Step 2: Feed regularly during early growth After planting, fertilize onions with blood meal and a well-balanced organic fertilizer every 2–3 weeks while they are actively growing green tops. During this vegetative phase, continue supplying nitrogen, since this is what supports leaf growth and sets the stage for large bulbs.
👉I don't add any additional bone meal beyond the initial application at planting.
Step 3: Stop fertilizing when bulbing begins When the onion starts to form a bulb, you’ll see the base of the plant pushing up out of the soil and the soil cracking around it. This is your signal to stop fertilizing.
Adding fertilizer after this point won’t make the onion bigger and can actually interfere with proper bulb development.
How to Water Onions Properly
Onions need consistent moisture, but they do not tolerate soggy soil. Too much water can lead to rot, while inconsistent watering can stress the plant and affect bulb development.
A simple way to know when to water is the finger test. Stick your finger about 2 inches into the soil:
If the soil still feels moist, hold off on watering.

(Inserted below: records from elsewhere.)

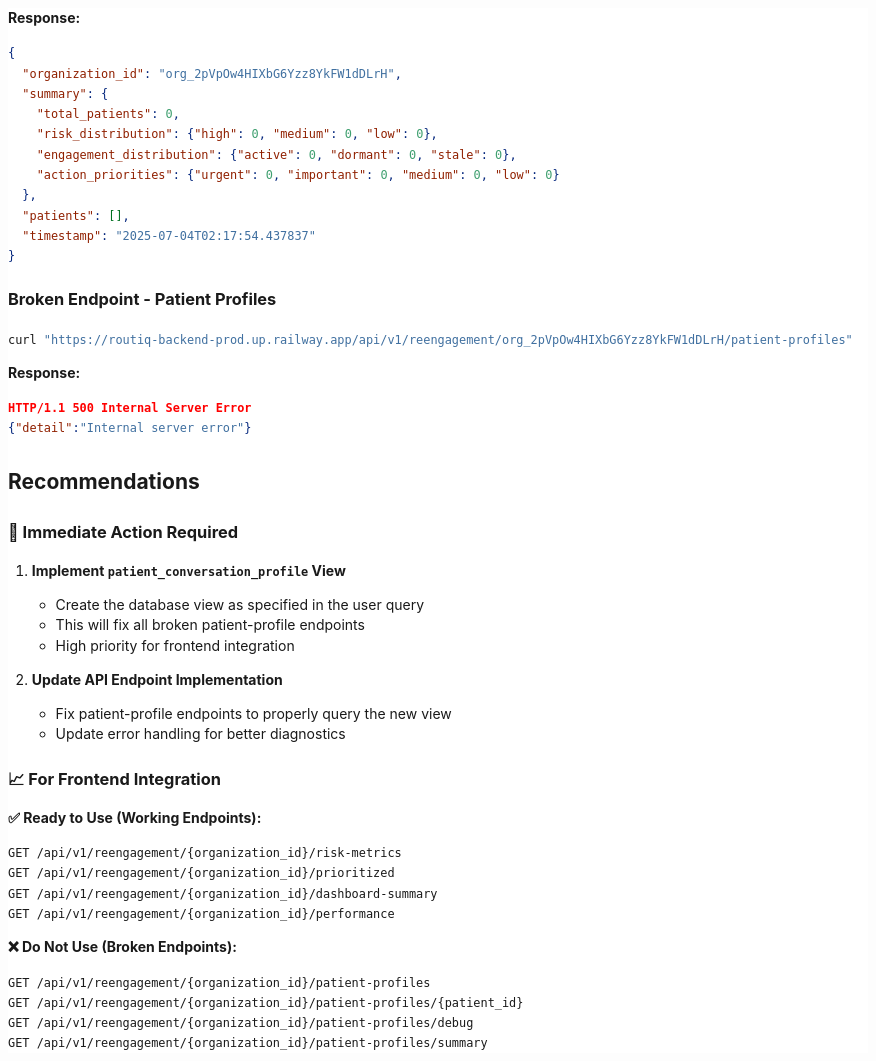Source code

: **Response:**
```json
{
  "organization_id": "org_2pVpOw4HIXbG6Yzz8YkFW1dDLrH",
  "summary": {
    "total_patients": 0,
    "risk_distribution": {"high": 0, "medium": 0, "low": 0},
    "engagement_distribution": {"active": 0, "dormant": 0, "stale": 0},
    "action_priorities": {"urgent": 0, "important": 0, "medium": 0, "low": 0}
  },
  "patients": [],
  "timestamp": "2025-07-04T02:17:54.437837"
}
```

### Broken Endpoint - Patient Profiles
```bash
curl "https://routiq-backend-prod.up.railway.app/api/v1/reengagement/org_2pVpOw4HIXbG6Yzz8YkFW1dDLrH/patient-profiles"
```

**Response:**
```json
HTTP/1.1 500 Internal Server Error
{"detail":"Internal server error"}
```

## Recommendations

### 🚨 Immediate Action Required

1. **Implement `patient_conversation_profile` View**
   - Create the database view as specified in the user query
   - This will fix all broken patient-profile endpoints
   - High priority for frontend integration

2. **Update API Endpoint Implementation**
   - Fix patient-profile endpoints to properly query the new view
   - Update error handling for better diagnostics

### 📈 For Frontend Integration

**✅ Ready to Use (Working Endpoints):**
```
GET /api/v1/reengagement/{organization_id}/risk-metrics
GET /api/v1/reengagement/{organization_id}/prioritized  
GET /api/v1/reengagement/{organization_id}/dashboard-summary
GET /api/v1/reengagement/{organization_id}/performance
```

**❌ Do Not Use (Broken Endpoints):**
```
GET /api/v1/reengagement/{organization_id}/patient-profiles
GET /api/v1/reengagement/{organization_id}/patient-profiles/{patient_id}
GET /api/v1/reengagement/{organization_id}/patient-profiles/debug
GET /api/v1/reengagement/{organization_id}/patient-profiles/summary
```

If it feels dry, it’s time to water.
The goal is to keep the soil evenly moist, especially during the vegetative phase when the plant is actively growing green tops. As onions get closer to maturity and bulbing is well underway, you can begin easing back slightly on watering.

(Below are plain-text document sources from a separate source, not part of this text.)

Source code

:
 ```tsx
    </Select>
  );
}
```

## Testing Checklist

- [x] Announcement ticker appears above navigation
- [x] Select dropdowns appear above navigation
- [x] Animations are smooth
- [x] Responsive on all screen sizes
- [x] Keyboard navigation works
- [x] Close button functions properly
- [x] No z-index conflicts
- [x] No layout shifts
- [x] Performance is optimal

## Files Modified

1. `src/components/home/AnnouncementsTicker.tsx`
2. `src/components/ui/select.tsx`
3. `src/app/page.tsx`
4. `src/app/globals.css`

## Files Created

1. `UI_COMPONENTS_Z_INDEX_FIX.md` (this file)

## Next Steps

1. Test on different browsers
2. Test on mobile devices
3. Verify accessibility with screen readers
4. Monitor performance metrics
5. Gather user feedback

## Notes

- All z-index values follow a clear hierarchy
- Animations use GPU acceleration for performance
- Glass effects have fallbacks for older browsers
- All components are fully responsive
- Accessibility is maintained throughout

Sunlight Requirements (With a Heat Disclaimer)
Onions grow best in full sun, meaning at least 6–8 hours of direct sunlight per day.
However, in warm climates, especially areas with intense summer heat, onions can benefit from a little afternoon shade. This helps reduce stress during the hottest part of the day and can prevent premature bolting.

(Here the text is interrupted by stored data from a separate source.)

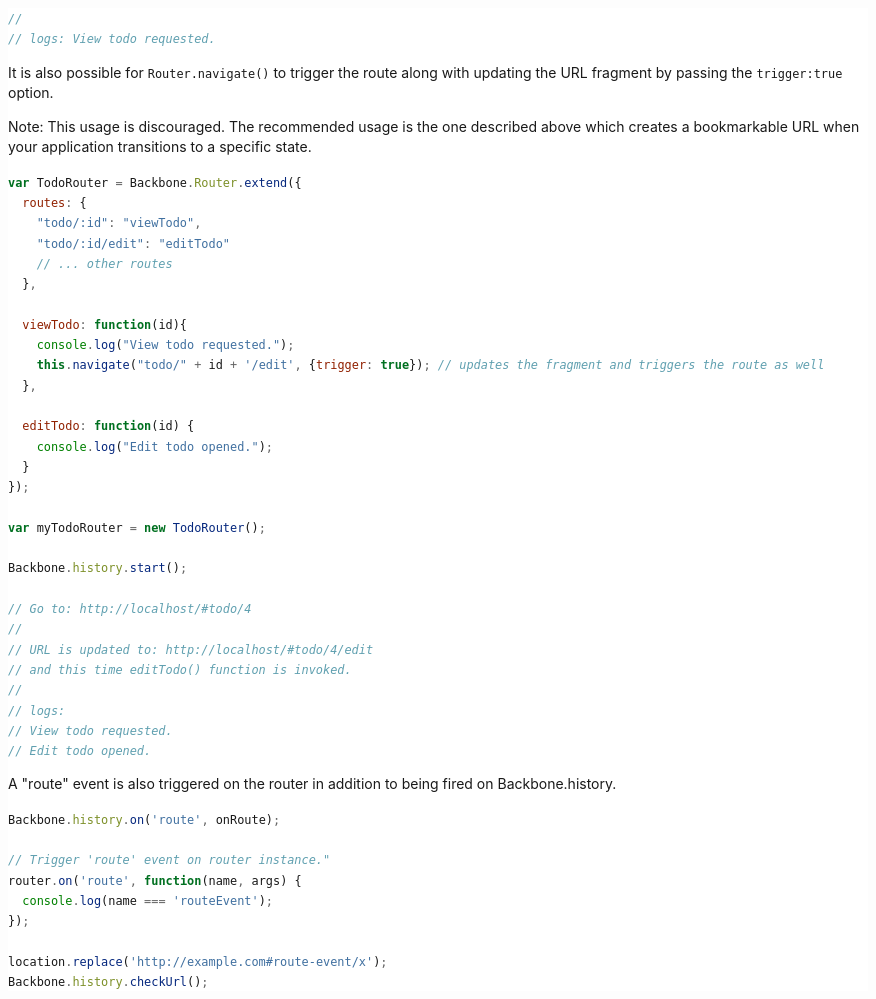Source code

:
 ```javascript
//
// logs: View todo requested.
```

It is also possible for `Router.navigate()` to trigger the route along with updating the URL fragment by passing the `trigger:true` option.

Note: This usage is discouraged. The recommended usage is the one described above which creates a bookmarkable URL when your application transitions to a specific state.

```javascript
var TodoRouter = Backbone.Router.extend({
  routes: {
    "todo/:id": "viewTodo",
    "todo/:id/edit": "editTodo"
    // ... other routes
  },

  viewTodo: function(id){
    console.log("View todo requested.");
    this.navigate("todo/" + id + '/edit', {trigger: true}); // updates the fragment and triggers the route as well
  },

  editTodo: function(id) {
    console.log("Edit todo opened.");
  }
});

var myTodoRouter = new TodoRouter();

Backbone.history.start();

// Go to: http://localhost/#todo/4
//
// URL is updated to: http://localhost/#todo/4/edit
// and this time editTodo() function is invoked.
//
// logs:
// View todo requested.
// Edit todo opened.
```

A "route" event is also triggered on the router in addition to being fired on Backbone.history.

```javascript
Backbone.history.on('route', onRoute);

// Trigger 'route' event on router instance."
router.on('route', function(name, args) {
  console.log(name === 'routeEvent'); 
});

location.replace('http://example.com#route-event/x');
Backbone.history.checkUrl();
```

The key is plenty of light without prolonged extreme heat stress.
Common Onion Pests and How to Treat Them
One advantage of onions is that they naturally deter many pests, but they aren’t completely pest-proof. The most common issues you may encounter include:

Thrips and Aphids
These pests feed on the foliage and can cause discoloration or stunted growth.
How to treat:
Spray with soapy water
A few teaspoons of Castile soap mixed with water works well
Reapply as needed
Cutworms
Cutworms chew through young plants at the soil line.
How to treat:
Remove any visible worms by hand
Apply BT (Bacillus thuringiensis), which is effective for caterpillars
Reapply weekly as needed
Onion Maggots
Onion maggots attack the roots and bulbs, causing wilting and rot.
How to treat:
Use row covers to prevent egg-laying
Treat soil with beneficial nematodes
Common Onion Diseases and How to Manage Them
Diseases are often related to excess moisture, poor airflow, or infected planting material. Choosing healthy starts and managing water properly goes a long way in prevention.
Downy Mildew
Appears as pale spots or fuzzy growth on leaves, often in cool, damp conditions.
Prevention & treatment:
Improve airflow
Avoid overhead watering
Remove affected plants if severe
Fusarium Basal Rot
Causes yellowing, wilting, and rot at the base of the bulb.
Prevention:
Use disease-free planting stock
Rotate crops
Avoid overwatering
Neck Rot
Usually shows up after harvest and affects storage onions.
Prevention:
Stop watering before harvest
Cure onions thoroughly
Only store fully cured, undamaged bulbs
Good soil drainage, proper spacing, and careful watering are the best defenses against most onion diseases.
When to Harvest and Cure Onions
Onions are ready to harvest when the tops flop over and begin turning brown. I prefer to wait until tops start to turn brown
Harvest with stems attached and cure onions in a dry, well-ventilated area out of direct sunlight for 2–3 weeks, until necks are dry and skins become papery.
Final Thoughts on Growing Onions
Even though I grow onions in raised beds, the same principles apply to containers. Onions grow exceptionally well in containers, making them a great option for balconies or small spaces. Onions aren’t difficult—but they are specific. When you match the right onion type to your location and give the plant what it needs early on, growing large, healthy onions becomes straightforward.